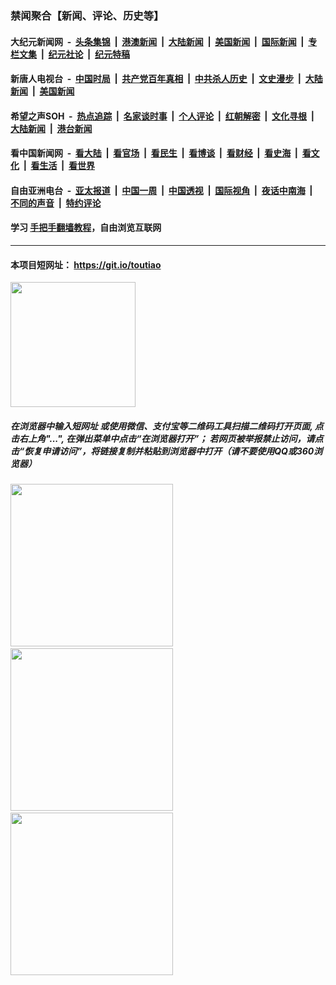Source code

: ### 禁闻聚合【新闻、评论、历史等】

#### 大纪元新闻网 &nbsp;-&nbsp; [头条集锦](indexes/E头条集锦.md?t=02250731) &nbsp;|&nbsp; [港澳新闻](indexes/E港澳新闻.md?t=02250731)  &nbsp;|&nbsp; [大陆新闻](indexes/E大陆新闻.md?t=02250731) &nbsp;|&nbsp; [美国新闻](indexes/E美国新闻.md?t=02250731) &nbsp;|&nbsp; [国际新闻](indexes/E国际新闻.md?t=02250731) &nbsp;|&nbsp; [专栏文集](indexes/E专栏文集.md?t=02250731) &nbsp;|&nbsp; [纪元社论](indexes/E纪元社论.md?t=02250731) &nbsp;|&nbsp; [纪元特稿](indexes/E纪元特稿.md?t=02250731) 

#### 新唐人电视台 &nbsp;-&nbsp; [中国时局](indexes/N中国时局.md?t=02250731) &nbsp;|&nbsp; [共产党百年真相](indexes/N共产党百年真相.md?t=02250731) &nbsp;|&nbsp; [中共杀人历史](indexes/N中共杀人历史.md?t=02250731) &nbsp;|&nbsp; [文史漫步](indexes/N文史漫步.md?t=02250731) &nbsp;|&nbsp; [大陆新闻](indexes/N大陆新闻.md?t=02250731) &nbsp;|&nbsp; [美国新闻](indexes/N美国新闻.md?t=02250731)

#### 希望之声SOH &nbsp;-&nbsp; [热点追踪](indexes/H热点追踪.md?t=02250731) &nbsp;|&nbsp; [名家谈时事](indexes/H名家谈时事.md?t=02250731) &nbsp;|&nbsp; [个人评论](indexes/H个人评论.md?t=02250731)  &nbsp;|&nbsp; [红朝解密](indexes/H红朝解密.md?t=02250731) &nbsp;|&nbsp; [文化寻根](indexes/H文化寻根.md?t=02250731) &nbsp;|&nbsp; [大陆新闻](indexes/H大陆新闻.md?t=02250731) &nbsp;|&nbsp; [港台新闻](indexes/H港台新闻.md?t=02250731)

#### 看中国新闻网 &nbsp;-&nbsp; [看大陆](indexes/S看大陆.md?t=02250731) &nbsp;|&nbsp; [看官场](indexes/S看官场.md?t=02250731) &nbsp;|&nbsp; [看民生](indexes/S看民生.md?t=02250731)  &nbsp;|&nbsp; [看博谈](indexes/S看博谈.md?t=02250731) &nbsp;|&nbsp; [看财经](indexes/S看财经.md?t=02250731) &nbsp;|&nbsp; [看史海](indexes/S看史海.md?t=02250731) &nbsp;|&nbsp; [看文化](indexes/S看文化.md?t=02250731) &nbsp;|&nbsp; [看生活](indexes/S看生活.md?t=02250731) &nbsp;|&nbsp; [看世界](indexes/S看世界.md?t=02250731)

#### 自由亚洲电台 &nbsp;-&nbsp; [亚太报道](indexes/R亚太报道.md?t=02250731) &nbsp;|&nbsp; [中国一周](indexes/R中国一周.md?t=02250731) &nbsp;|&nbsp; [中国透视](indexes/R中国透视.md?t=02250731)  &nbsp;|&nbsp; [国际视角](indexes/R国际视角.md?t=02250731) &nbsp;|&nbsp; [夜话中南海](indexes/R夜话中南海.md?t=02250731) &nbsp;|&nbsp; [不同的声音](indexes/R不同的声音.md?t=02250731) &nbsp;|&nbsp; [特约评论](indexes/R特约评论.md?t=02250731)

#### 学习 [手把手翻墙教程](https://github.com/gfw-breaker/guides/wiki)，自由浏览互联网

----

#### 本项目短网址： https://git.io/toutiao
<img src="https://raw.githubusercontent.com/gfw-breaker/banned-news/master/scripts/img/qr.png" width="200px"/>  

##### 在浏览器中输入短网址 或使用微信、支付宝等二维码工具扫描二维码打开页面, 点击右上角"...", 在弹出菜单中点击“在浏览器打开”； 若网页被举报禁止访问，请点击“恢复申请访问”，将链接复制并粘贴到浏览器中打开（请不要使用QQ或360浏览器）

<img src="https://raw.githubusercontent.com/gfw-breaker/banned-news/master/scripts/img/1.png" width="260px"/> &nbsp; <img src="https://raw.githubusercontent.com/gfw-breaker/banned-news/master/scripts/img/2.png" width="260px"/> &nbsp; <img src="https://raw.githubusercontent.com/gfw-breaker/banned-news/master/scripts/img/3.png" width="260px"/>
==
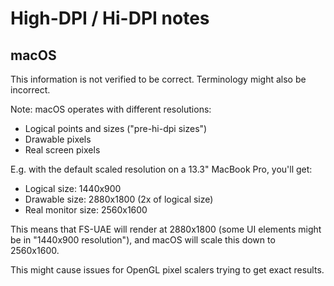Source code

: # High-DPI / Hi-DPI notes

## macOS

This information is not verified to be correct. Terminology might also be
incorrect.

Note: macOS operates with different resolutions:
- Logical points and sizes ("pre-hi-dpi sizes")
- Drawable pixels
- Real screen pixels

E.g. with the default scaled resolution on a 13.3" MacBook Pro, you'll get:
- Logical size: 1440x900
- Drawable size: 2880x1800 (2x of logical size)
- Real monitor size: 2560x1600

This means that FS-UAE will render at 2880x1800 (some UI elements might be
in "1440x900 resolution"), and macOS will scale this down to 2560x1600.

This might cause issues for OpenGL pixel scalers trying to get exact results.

### EXERCISE AIM
Looking at the entries above, say how many lines hold the word "Real". Offer no other text.

### RESPONSE TO THIS TASK
2